Assuming we continue the SetLinger(0) approach, which we may re-evaluate, I’ll try to think about how to clean up the logs on the node side. Your node is behaving as expected though as far as I can tell.
Thanks for the quick response and transparency - it’s refreshing.
I am seeing 10-15 ERROR messages each minute, with so many ERROR messages it makes it difficult / impossible as a node operator to check-in for a quick status to ensure everything is going well, reclassifying these as WARN/INFO would allow us to still filter / alert on ERROR.
Uploaded my full log to Deleted if you would like to review.
Every few seconds or less I see in storagenode logs errors like this:
...
connection reset by peer\n\tgithub.com/jtolio/noiseconn.(*Conn).readMsg:183\n\tgithub.com/jtolio/noiseconn.(*Conn).Read:143\n\tstorj.io/drpc/drpcwire.(*Reader).ReadPacketUsing:96\n\tstorj.io/drpc/drpcmanager.(*Manager).manageReader:223"}
Why? Dev provided a clear explanation of what happened - they have not been doing a clean shutdown for some time, we’re just seeing the ERROR messages now. Dev also confirmed that although these messages are appearing in our logs, they are not problematic, and have likely been suppressed prior to this release.
Is there an Enhancement Release needed to suppress the errors? Yes.
Are the presence of these errors indicative of a configuration problem? No
Ok, as you can see above on my sed processed live log, some (most?) of downloads (green out) don’t have this error, so it can be only for canceled/losing race requests, for sure not for all.
Frequency varies a lot. It is disturbing that so far SNOs have not known about the number of canceled downloads.
- Why do I suddenly hear so many gunshots? - Relax, they will shoot without silencers for a while. There is nothing to worry about. - Ah so?
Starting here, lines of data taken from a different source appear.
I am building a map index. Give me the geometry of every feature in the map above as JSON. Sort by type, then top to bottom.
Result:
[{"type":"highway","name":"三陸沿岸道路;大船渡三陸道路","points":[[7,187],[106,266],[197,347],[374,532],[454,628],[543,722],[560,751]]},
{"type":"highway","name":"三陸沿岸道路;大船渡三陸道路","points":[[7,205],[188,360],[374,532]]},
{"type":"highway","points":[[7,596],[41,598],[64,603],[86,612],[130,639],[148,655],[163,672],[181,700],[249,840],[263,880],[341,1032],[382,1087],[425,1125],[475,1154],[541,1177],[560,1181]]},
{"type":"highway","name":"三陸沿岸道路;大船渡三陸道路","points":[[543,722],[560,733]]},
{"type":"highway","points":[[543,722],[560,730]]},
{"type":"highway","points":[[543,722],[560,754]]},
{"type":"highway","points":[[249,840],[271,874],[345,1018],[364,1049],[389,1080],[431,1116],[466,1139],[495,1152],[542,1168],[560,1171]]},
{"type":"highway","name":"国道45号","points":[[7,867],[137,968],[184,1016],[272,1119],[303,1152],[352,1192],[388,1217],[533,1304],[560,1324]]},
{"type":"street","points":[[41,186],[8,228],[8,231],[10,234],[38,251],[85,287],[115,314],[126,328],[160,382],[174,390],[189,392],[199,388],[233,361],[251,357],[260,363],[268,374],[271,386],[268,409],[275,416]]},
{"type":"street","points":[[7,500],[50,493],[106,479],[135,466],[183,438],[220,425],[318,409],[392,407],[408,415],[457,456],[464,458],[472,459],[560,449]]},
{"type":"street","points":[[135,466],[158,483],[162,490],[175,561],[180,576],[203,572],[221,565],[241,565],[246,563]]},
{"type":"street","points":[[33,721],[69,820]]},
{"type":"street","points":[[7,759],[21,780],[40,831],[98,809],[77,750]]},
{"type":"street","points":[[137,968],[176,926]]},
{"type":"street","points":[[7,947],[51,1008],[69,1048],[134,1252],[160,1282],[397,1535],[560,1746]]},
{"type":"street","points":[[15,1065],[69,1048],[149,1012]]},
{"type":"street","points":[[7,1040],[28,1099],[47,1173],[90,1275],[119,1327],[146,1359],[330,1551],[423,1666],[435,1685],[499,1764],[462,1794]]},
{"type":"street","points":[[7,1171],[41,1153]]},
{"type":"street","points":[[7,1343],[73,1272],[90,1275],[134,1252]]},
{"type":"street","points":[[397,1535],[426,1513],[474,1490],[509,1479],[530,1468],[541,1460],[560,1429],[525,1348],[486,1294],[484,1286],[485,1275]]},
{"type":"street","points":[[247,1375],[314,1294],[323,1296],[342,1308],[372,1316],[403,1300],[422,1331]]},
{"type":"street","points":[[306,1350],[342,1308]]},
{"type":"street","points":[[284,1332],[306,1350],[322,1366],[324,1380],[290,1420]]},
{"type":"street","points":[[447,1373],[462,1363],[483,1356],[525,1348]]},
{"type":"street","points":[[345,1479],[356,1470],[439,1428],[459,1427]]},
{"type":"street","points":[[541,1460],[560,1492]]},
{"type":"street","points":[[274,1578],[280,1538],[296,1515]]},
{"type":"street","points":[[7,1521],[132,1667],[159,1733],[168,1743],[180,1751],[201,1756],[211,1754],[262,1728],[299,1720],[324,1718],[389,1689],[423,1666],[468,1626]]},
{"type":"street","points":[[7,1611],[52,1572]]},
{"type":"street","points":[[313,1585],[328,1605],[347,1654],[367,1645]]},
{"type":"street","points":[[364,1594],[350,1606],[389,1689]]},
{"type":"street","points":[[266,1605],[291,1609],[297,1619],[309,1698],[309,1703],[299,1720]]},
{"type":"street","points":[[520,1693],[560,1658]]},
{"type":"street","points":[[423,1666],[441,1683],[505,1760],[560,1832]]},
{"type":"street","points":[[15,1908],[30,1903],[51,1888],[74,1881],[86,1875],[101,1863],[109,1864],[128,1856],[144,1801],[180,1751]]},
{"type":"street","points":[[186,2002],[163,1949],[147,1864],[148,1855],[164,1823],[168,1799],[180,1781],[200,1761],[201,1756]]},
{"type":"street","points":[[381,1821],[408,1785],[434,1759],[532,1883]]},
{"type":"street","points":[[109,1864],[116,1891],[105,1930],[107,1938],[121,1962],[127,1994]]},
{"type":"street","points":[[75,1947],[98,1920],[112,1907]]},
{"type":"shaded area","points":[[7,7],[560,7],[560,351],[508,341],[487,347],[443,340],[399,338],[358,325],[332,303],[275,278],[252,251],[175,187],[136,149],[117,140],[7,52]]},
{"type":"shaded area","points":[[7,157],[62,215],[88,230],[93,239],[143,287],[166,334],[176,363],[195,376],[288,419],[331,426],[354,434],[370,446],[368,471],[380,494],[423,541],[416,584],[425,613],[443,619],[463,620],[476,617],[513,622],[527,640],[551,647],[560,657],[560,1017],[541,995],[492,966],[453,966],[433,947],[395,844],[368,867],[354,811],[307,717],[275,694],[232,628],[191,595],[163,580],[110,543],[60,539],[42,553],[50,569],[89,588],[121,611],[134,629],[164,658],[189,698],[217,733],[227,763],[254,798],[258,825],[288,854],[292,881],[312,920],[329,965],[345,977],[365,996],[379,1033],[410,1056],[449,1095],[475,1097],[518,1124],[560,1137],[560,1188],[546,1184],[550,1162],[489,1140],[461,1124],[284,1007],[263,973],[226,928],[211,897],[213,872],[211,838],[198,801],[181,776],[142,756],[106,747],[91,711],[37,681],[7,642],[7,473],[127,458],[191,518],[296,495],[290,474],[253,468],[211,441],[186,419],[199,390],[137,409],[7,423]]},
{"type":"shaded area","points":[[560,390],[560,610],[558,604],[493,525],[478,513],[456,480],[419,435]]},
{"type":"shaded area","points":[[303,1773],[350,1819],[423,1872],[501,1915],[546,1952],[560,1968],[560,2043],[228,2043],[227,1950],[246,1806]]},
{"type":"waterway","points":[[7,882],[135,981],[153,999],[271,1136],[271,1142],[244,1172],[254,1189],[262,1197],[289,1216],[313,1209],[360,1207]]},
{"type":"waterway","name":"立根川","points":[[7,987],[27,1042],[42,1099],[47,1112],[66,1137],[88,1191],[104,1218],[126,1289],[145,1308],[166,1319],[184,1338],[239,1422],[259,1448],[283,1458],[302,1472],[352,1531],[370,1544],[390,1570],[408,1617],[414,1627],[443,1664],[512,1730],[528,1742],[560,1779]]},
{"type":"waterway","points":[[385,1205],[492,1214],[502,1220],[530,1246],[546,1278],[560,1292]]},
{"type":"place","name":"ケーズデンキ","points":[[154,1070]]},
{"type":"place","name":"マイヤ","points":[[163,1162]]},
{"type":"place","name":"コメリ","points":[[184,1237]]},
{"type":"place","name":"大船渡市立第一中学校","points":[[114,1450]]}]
Until now I thought it was a quiet neighborhood.
IMO It isn’t simple error to ignore. It appears that all this time the SNOs were unaware of what was going on, that the success rate is much lower than they thought. It’s just that the errors were hidden and it is to be expected that they will be in the future.
Until now I had maybe 1 “connection reset by peer” error every few minutes, now average every few seconds.
Thank you for speaking out. I wondered why those messages should have been hidden in the past or why they will not be visible in future again - are stats tweaked or cancelled requests should be ignored anyway at all?
Sorry, I am confused the same way as you, @Dunc4n1d4h0, haha. Maybe @jtolio can bring some light into it, or @Alexey? Maybe also interesting for @BrightSilence referring the successrate.sh script (?).
Yeah, we’ve known the success rates we see can’t be correct, but we’ve never known the exact cause. I’m not sure this would explain that completely though. But if the solution leads to better logging of long tail cancellation that would be great.
I have seen a lot more cancelled transfers in the logs lately. Can this be connected? Haven’t yet noticed these errors though, but I haven’t looked for them specifically and I’m on my phone right now, so can’t easily check atm.
I have not noticed a significant increase in failed transfers on my end, just in cancelled ones. But I should add, that’s just based on casual glances at my logs scrolling by when I do other stuff.